> Records:
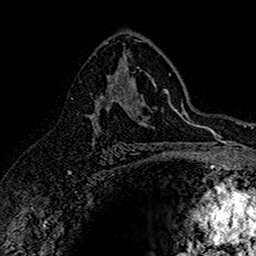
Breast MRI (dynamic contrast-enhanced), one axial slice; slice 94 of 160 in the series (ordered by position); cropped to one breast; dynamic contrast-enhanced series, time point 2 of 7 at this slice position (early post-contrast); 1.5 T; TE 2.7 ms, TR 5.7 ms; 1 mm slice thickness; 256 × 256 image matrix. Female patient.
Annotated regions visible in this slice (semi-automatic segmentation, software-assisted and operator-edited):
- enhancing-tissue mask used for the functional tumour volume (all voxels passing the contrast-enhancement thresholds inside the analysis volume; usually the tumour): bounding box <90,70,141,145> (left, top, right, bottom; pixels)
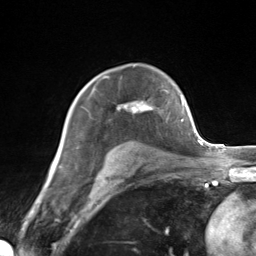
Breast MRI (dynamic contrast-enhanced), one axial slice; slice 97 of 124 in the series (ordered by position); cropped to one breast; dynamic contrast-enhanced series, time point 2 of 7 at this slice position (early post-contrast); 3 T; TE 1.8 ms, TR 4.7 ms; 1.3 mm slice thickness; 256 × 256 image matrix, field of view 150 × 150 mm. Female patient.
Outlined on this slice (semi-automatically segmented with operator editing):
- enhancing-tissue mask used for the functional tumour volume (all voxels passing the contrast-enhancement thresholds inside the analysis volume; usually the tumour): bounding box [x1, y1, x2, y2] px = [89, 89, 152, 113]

> Aim of the task:
Pull every line containing "ordered" from the data.

> Task solution:
Breast MRI (dynamic contrast-enhanced), one axial slice; slice 94 of 160 in the series (ordered by position); cropped to one breast; dynamic contrast-enhanced series, time point 2 of 7 at this slice position (early post-contrast); 1.5 T; TE 2.7 ms, TR 5.7 ms; 1 mm slice thickness; 256 × 256 image matrix. Female patient.
Breast MRI (dynamic contrast-enhanced), one axial slice; slice 97 of 124 in the series (ordered by position); cropped to one breast; dynamic contrast-enhanced series, time point 2 of 7 at this slice position (early post-contrast); 3 T; TE 1.8 ms, TR 4.7 ms; 1.3 mm slice thickness; 256 × 256 image matrix, field of view 150 × 150 mm. Female patient.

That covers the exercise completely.